#### [Exercise]
A faithful copy of each record is required, minus the images.

#### [Supplied material]
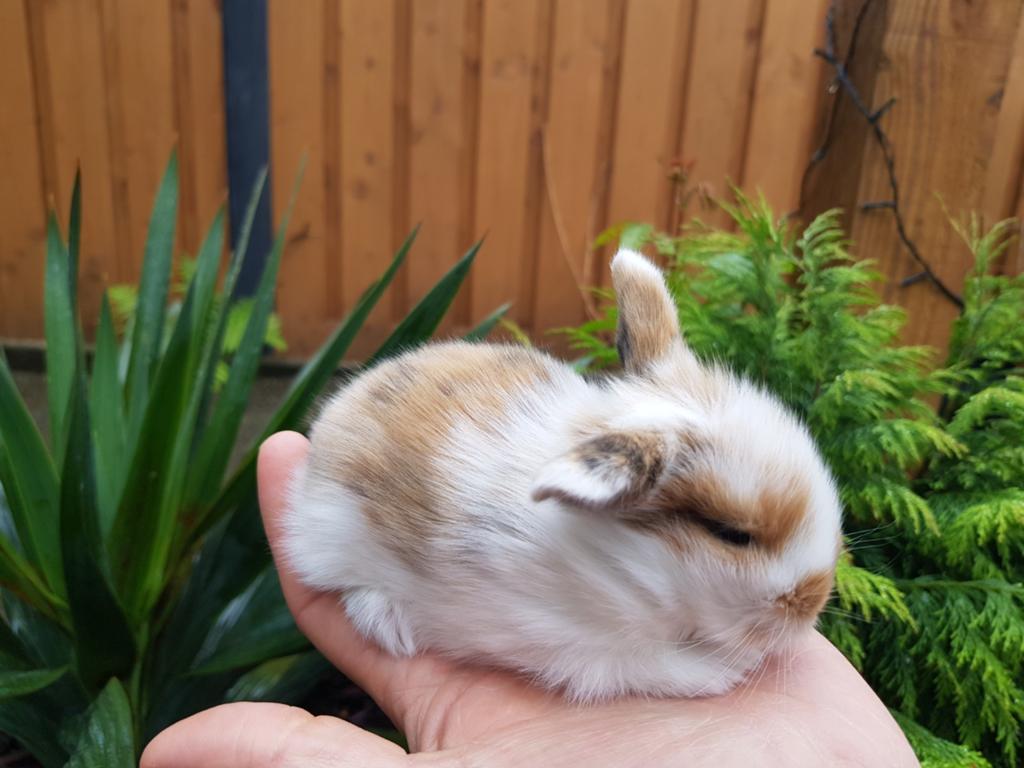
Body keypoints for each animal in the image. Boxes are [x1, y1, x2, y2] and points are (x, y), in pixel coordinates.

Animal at [283, 249, 843, 702]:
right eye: (732, 534)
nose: (814, 602)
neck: (625, 563)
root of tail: (340, 409)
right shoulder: (583, 646)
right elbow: (666, 667)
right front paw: (727, 669)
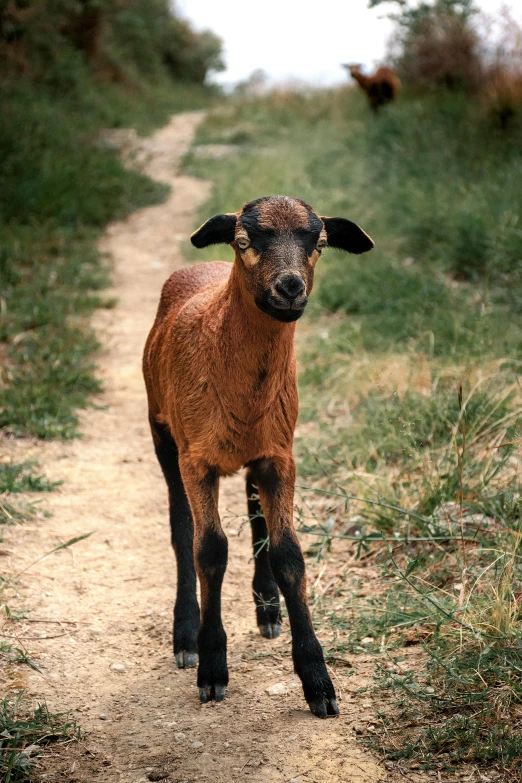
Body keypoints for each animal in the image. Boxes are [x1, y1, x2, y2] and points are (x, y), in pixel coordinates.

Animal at [140, 194, 372, 716]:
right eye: (244, 242)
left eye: (320, 244)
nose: (290, 287)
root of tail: (201, 267)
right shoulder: (196, 460)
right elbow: (208, 549)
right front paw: (211, 667)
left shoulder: (280, 456)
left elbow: (288, 553)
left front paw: (317, 681)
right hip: (163, 432)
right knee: (180, 529)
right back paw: (185, 634)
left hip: (257, 451)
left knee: (255, 515)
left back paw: (267, 609)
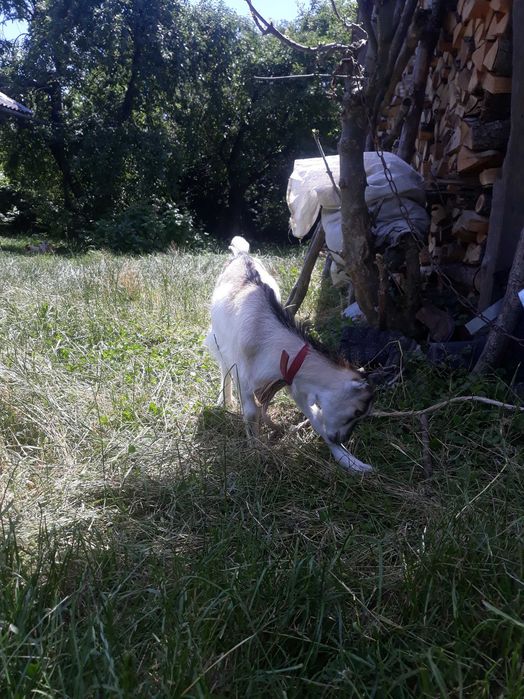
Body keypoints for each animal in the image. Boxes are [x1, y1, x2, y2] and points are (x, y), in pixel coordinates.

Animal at [204, 236, 374, 472]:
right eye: (357, 412)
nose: (342, 438)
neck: (271, 341)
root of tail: (242, 254)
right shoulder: (244, 377)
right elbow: (251, 412)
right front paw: (256, 453)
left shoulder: (293, 379)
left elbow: (314, 417)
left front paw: (351, 462)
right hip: (219, 339)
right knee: (223, 367)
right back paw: (225, 400)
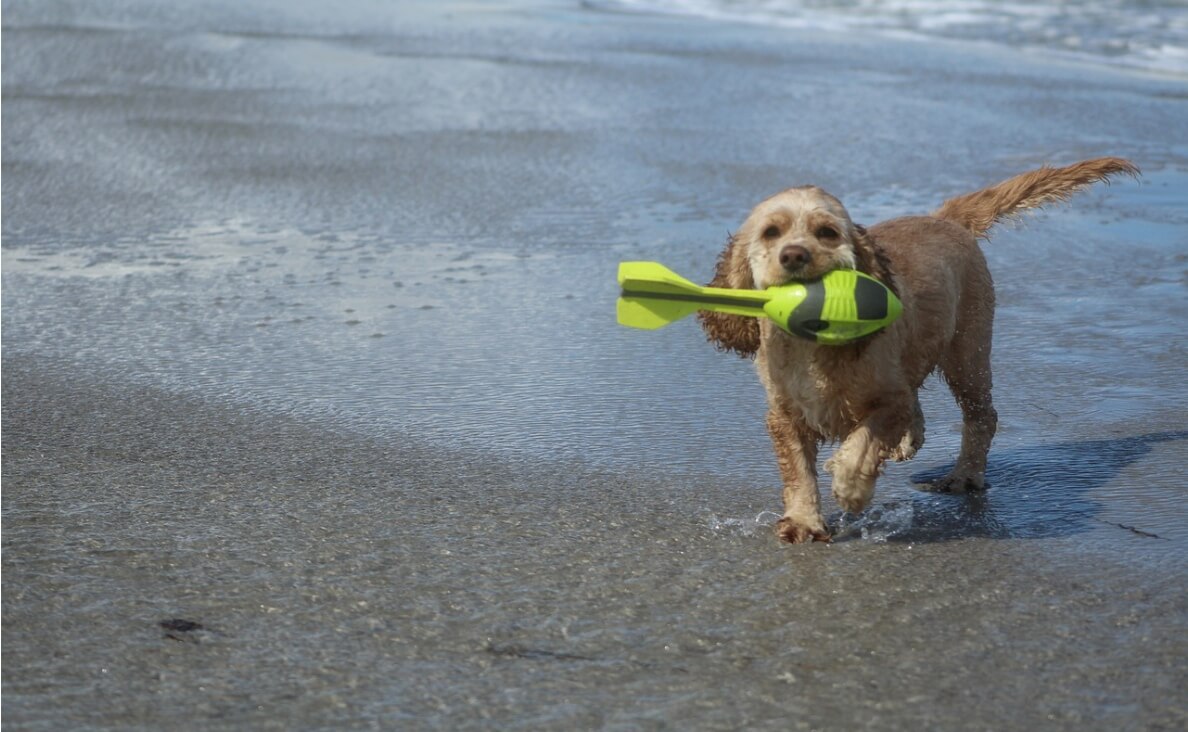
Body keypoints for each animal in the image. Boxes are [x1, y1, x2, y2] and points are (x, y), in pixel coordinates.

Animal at [698, 155, 1135, 544]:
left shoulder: (890, 401)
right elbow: (799, 472)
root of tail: (944, 217)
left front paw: (850, 485)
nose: (793, 255)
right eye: (772, 232)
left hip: (968, 354)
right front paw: (804, 521)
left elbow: (864, 441)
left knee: (982, 417)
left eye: (827, 232)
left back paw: (963, 476)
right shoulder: (785, 415)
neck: (814, 344)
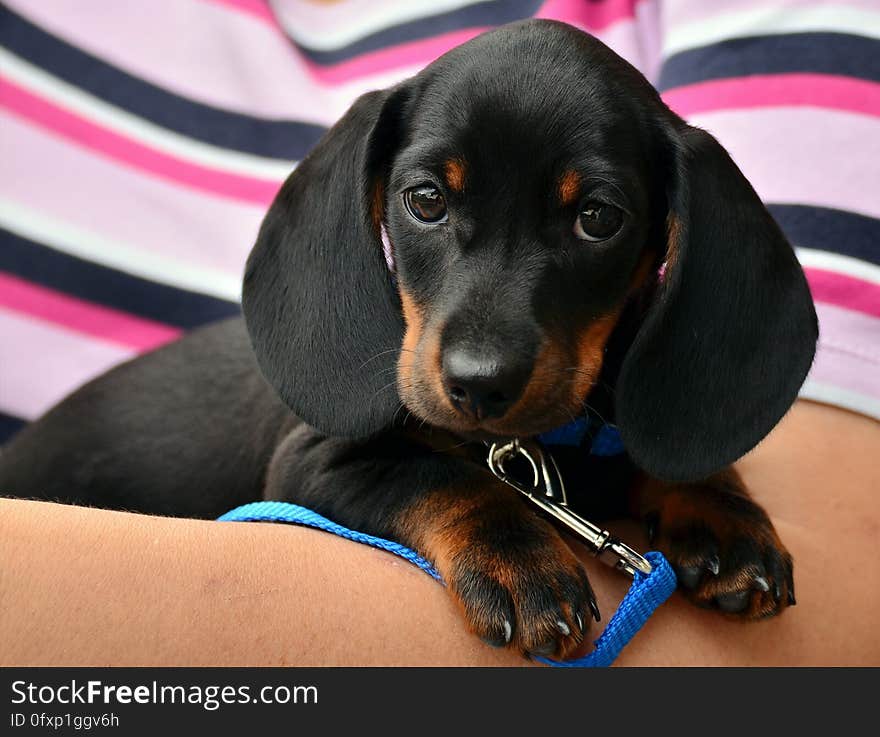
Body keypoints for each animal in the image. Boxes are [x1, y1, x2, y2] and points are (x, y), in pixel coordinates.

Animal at [0, 20, 820, 660]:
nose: (479, 384)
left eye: (598, 217)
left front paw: (721, 509)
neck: (539, 450)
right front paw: (520, 557)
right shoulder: (312, 462)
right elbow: (440, 476)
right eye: (425, 199)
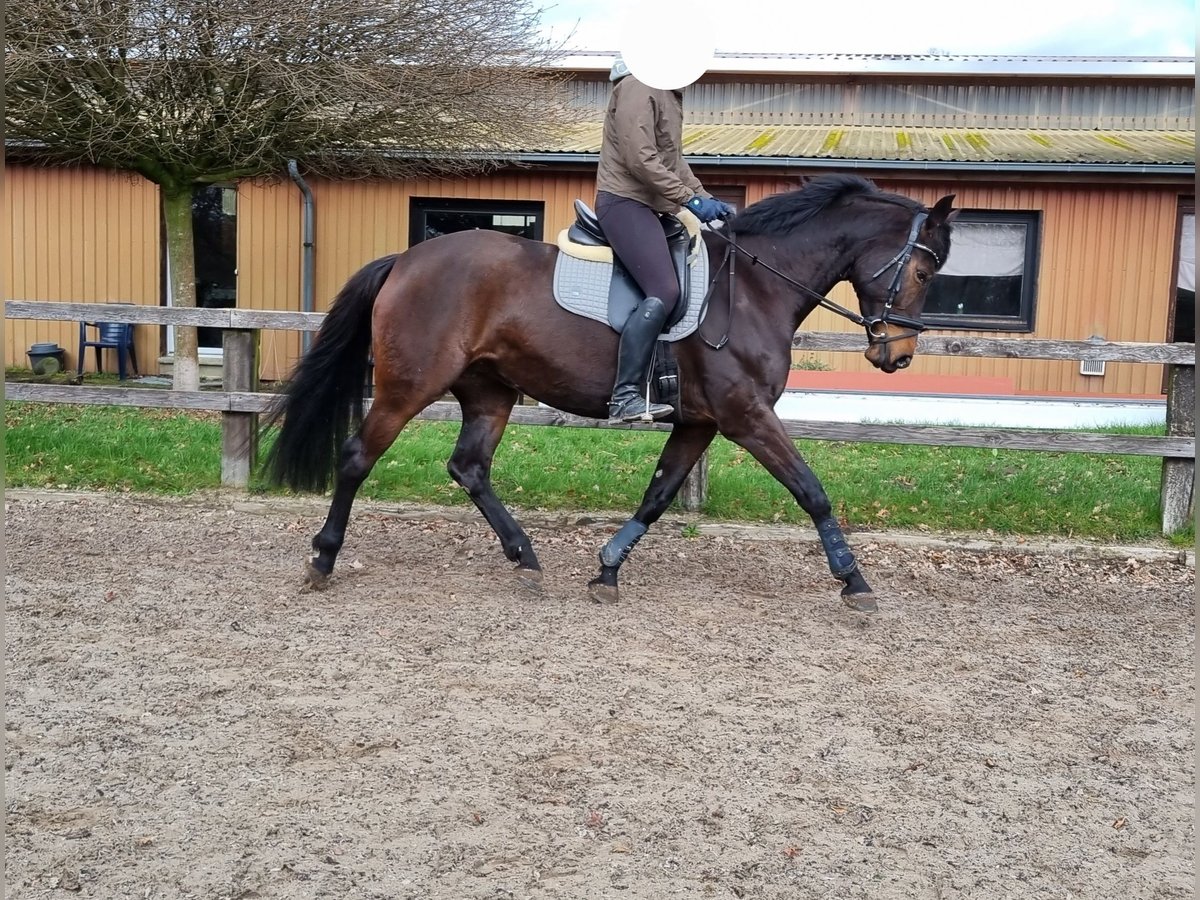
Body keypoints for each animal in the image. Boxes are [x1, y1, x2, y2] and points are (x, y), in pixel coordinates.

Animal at [265, 176, 955, 614]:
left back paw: (526, 559)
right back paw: (322, 561)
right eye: (923, 270)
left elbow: (657, 496)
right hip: (409, 387)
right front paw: (854, 581)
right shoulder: (745, 415)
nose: (896, 356)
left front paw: (606, 570)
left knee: (469, 467)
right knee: (359, 457)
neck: (755, 288)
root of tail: (406, 261)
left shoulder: (700, 422)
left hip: (490, 392)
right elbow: (811, 490)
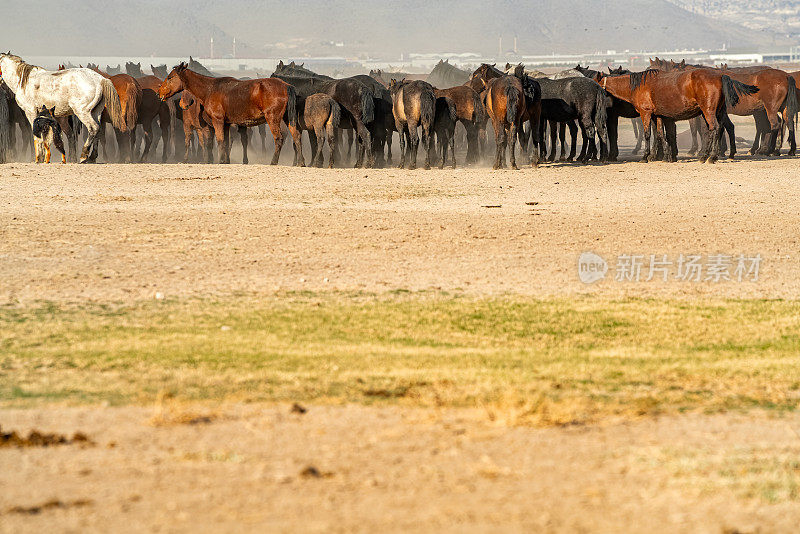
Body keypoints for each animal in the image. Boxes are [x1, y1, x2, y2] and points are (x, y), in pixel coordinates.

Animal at [159, 62, 304, 164]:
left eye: (170, 77)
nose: (160, 92)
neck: (210, 89)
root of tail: (286, 86)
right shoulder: (226, 124)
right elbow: (226, 142)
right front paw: (225, 161)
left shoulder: (218, 121)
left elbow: (220, 140)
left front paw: (220, 161)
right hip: (288, 118)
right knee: (296, 136)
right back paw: (301, 162)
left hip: (273, 118)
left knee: (279, 138)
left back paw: (273, 162)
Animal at [600, 70, 756, 164]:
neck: (638, 86)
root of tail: (720, 76)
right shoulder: (658, 116)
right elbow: (660, 134)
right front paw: (667, 156)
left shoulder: (646, 113)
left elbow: (647, 135)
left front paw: (645, 157)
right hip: (715, 112)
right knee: (715, 130)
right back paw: (706, 155)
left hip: (708, 112)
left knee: (715, 129)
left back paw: (711, 157)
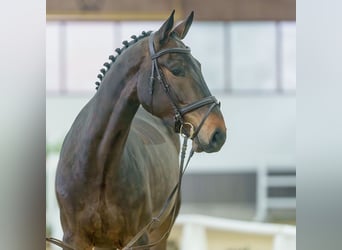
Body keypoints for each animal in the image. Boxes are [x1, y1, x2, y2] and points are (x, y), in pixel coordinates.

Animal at [55, 10, 226, 250]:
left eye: (199, 66)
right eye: (176, 70)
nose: (218, 133)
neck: (97, 166)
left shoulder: (138, 239)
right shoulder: (73, 239)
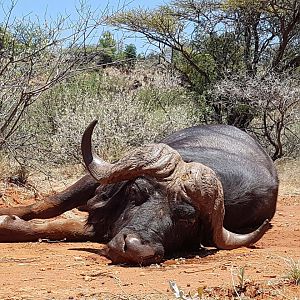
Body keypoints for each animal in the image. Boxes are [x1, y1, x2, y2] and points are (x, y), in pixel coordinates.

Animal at [0, 120, 278, 264]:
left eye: (188, 218)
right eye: (136, 191)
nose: (135, 249)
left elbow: (65, 228)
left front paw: (9, 224)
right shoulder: (96, 183)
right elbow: (49, 204)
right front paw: (8, 212)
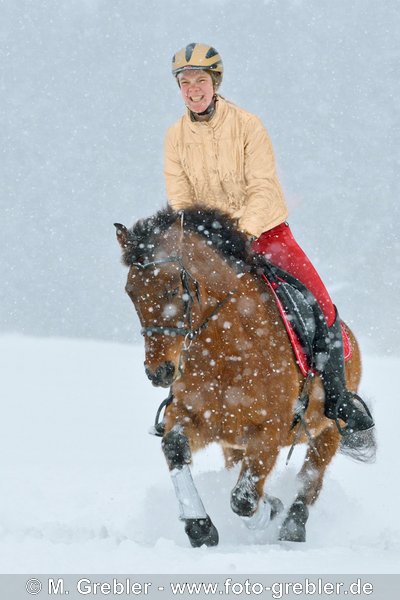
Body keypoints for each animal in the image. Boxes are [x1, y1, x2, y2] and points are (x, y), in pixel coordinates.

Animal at [115, 207, 362, 548]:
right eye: (131, 293)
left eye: (172, 287)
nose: (159, 371)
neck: (227, 351)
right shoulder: (199, 417)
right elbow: (176, 448)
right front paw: (200, 528)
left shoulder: (269, 431)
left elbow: (243, 500)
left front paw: (271, 510)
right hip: (234, 444)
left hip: (328, 431)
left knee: (311, 478)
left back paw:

#### [Exercise solution]
Body keypoints for each animal in the image. Boxes are [x1, y1, x2, y2] and points are (x, y), in pixel coordinates.

Animal at [283, 249, 843, 702]:
right eye: (732, 534)
nose: (814, 602)
neck: (625, 563)
root of tail: (340, 409)
right shoulder: (583, 646)
right elbow: (666, 667)
right front paw: (727, 669)
Body keypoints for each animal in the image. Boxes are [x1, y1, x2, y2] and points are (x, y), in pixel coordinates.

Animal at [140, 194, 372, 716]:
right eye: (244, 242)
left eye: (320, 244)
nose: (290, 287)
root of tail: (201, 267)
right shoulder: (196, 460)
right elbow: (208, 549)
right front paw: (211, 667)
left shoulder: (280, 456)
left elbow: (288, 553)
left front paw: (317, 681)
right hip: (163, 432)
right knee: (180, 529)
right back paw: (185, 634)
left hip: (257, 451)
left knee: (255, 515)
left back paw: (267, 609)
Body keypoints for each animal in the image. Boxes are [x1, y1, x2, y2] and points are (x, y), in pixel coordinates.

Animal at [204, 236, 374, 472]:
right eye: (357, 412)
nose: (342, 438)
neck: (271, 341)
root of tail: (242, 254)
right shoulder: (244, 377)
right elbow: (251, 412)
right front paw: (256, 453)
left shoulder: (293, 379)
left elbow: (314, 417)
left front paw: (351, 462)
right hip: (219, 339)
right knee: (223, 367)
right back paw: (225, 400)
Body keypoints for each animal in the image. Boxes are [x1, y1, x2, y2] and points are (x, y), in pixel coordinates.

Animal at [698, 155, 1135, 544]:
left shoulder: (890, 401)
right elbow: (799, 472)
root of tail: (944, 217)
left front paw: (850, 485)
nose: (793, 255)
right eye: (772, 232)
left hip: (968, 354)
right front paw: (804, 521)
left elbow: (864, 441)
left knee: (982, 417)
left eye: (827, 232)
left back paw: (963, 476)
right shoulder: (785, 415)
neck: (814, 344)
Body keypoints for each animal in the image. Boxes are [x1, y1, x2, y2] and points are (x, y), in pixel coordinates.

Animal at [0, 20, 820, 660]:
nose: (479, 384)
left eye: (598, 217)
left front paw: (721, 509)
neck: (539, 450)
right front paw: (520, 557)
right shoulder: (312, 462)
right elbow: (440, 476)
right eye: (425, 199)
Body keypoints for each animal in the image. Boxes are [x1, y1, x2, y2] and points are (x, y), in pixel coordinates.

Animal at [265, 176, 955, 614]:
left back paw: (526, 559)
right back paw: (322, 561)
right eye: (923, 270)
left elbow: (657, 496)
right hip: (409, 387)
right front paw: (854, 581)
right shoulder: (745, 415)
nose: (896, 356)
left front paw: (606, 570)
left knee: (469, 467)
right knee: (359, 457)
neck: (755, 288)
root of tail: (406, 261)
left shoulder: (700, 422)
left hip: (490, 392)
right elbow: (811, 490)
Body keypoints for each animal in the image. Boxes are [x1, y1, x2, y2] and points are (x, y), in pixel coordinates.

Animal at [159, 62, 304, 164]:
left eye: (170, 77)
nose: (160, 92)
neck: (210, 89)
root of tail: (286, 86)
right shoulder: (226, 124)
right elbow: (226, 142)
right front paw: (225, 161)
left shoulder: (218, 121)
left elbow: (220, 140)
left front paw: (220, 161)
right hip: (288, 118)
right knee: (296, 136)
right back paw: (301, 162)
left hip: (273, 118)
left knee: (279, 138)
left back paw: (273, 162)
Animal at [600, 70, 756, 164]:
neck: (638, 86)
root of tail: (720, 76)
right shoulder: (658, 116)
right elbow: (660, 134)
right front paw: (667, 156)
left shoulder: (646, 113)
left elbow: (647, 135)
left front paw: (645, 157)
right hip: (715, 112)
right knee: (715, 130)
right back paw: (706, 155)
left hip: (708, 112)
left knee: (715, 129)
left back paw: (711, 157)
Body keypoints for each animal in the image. Boxes are [x1, y1, x2, y2] and points are (x, y), in pixel coordinates.

Animal at [55, 10, 226, 250]:
left eye: (199, 66)
right eye: (176, 70)
nose: (218, 133)
neck: (97, 166)
left shoulder: (138, 239)
right shoulder: (73, 239)
Body keypoints for each animal in the image. Boxes are [x1, y1, x2, y2] and points are (x, y), in pixel coordinates.

Animal at [0, 120, 278, 264]:
left eye: (188, 218)
right eye: (136, 191)
nose: (135, 249)
left elbow: (65, 228)
left front paw: (9, 224)
right shoulder: (96, 183)
right elbow: (49, 204)
right front paw: (8, 212)
Body keypoints for each animal in the image. Boxes are [x1, y1, x2, y2] and points are (x, y), in pixel coordinates.

Animal at [115, 207, 362, 548]:
right eye: (131, 293)
left eye: (172, 287)
nose: (159, 371)
neck: (227, 351)
right shoulder: (199, 417)
right elbow: (176, 448)
right front paw: (200, 528)
left shoulder: (269, 431)
left elbow: (243, 500)
left front paw: (271, 510)
right hip: (234, 444)
left hip: (328, 431)
left knee: (311, 478)
left back paw:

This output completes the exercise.